Actually, it's a misconception that great games are based around "fun." In reality, games that are truly successful are based on motivation. People don't play games for an extended amount of time soley because they are fun. They'll find a "fun little game," play for one or two sessions, then forget about it. I can't even count (or remember) a ton of the fun Flash games I've found online. They were lacking any motivation for me to come back night after night, though, and play. This is just one example.
Mario, as you mentioned, had an exterior motivation that was very much beyond just fun. People were amazed at what could be done with games, and wanted to see the story unfold (a very population motivation technique) and explore new areas of the game.
Some games have a different style of motivation.
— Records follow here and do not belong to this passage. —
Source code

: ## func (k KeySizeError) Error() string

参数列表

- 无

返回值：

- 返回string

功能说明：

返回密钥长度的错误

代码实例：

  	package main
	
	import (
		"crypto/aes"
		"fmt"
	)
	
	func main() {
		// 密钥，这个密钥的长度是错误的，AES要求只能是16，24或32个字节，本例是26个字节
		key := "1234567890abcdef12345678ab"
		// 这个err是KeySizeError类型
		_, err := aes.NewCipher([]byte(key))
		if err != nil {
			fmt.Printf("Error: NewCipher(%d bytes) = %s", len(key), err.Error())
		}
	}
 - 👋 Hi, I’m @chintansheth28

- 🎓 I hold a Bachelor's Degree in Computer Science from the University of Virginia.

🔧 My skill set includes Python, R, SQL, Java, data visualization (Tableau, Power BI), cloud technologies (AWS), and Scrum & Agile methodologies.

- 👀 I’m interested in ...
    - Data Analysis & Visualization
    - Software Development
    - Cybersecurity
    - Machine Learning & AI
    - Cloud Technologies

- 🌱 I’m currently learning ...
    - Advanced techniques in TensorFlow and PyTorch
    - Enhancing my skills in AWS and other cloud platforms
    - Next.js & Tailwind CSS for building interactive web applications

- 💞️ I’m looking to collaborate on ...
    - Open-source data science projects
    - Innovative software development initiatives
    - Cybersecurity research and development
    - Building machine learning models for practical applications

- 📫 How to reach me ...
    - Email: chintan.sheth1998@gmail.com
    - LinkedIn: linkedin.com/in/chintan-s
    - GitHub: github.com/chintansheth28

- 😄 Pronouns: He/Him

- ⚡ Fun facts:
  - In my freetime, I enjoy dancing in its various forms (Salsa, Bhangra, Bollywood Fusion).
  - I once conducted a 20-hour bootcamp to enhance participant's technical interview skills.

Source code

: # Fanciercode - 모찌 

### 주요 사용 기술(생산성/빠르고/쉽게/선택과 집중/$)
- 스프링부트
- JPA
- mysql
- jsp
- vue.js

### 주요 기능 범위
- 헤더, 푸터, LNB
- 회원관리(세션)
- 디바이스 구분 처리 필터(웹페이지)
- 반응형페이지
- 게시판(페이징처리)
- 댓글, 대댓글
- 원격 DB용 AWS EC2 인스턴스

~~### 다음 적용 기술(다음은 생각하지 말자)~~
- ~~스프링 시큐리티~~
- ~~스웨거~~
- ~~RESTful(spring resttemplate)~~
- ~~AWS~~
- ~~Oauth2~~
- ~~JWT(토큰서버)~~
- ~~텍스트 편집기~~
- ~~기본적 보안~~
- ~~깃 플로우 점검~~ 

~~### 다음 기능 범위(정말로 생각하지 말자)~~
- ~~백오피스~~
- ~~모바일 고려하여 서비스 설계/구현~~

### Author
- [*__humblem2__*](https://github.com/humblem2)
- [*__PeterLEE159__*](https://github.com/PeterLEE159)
Tetris, for example. This game is based on the fact that you play it mostly when there isn't much going on. The motivation is to occupy your mind with something other than the "real world." This is a common theme with portable games, especially. Another example along these lines: the rubik's cube. This isn't really fun, but it's motivating to complete. When it's finished, we rejoice in our victory, and this is fun. We find it challenging (which is not the same as fun, although the two can go hand-in-hand) and this challenge motivates us to accomplish something that is presented as being intended for us not to complete. It's the human nature of "this can't be done? Let me try..." It's a huge motivator to get people to buy into the hook of your game.
You guys are mentioning good graphics. YET more motivation. You wonder what cool cutscene is coming up next...how these awesome graphic, character, and animation design will give you more of the immersive world surrounding the game. What's going to happen next?
Yet another example: World of Warcraft. You can't argue the success of this game by any means, and...let's face it...a lot of the game isn't all that fun. It isn't fun to shoot your 3,000th shadowbolt at the 428th level 2 zombie that you're killing for the night. But there's motivation in it. Level up, see the "cool" stuff in the game, and experience fun at THAT point with your friends. Motivation STILL persists here, though, to either get better and better gear, or to pvp with other players for various rewards. Overall, though, a good chunk of the game isn't directly fun.
A lot of games that involve player development through character growth center around allowing a player to become immersed in this experience of advancement. They believe that THEY are becoming something more than they are...that they're exceeding boundries put on them by reality. This is where good animation and great world/character design *can* come into play, although it is also often accomplished through other methods. Although you may call this fun (and often times portions of it are, of course), there are always stretches in games that aren't fun. You can't avoid this, no matter how good you may think you are at design, because everyone has different thresholds of how long they can stay at something...how much of your challenges they can take. This is where truly successful design gives motivation to either keep playing or come back later. When the player is away, you instill a sense in them that they're missing something...your game.
So, in short, fun is important, but just "fun" doesn't make great games by any means. You can make some neat little Flash passtimes by making games soley around fun, but if you want to create a truly great game that people will want to come back to again and again, you need to find that motivation that makes them never forget the title you put on your box.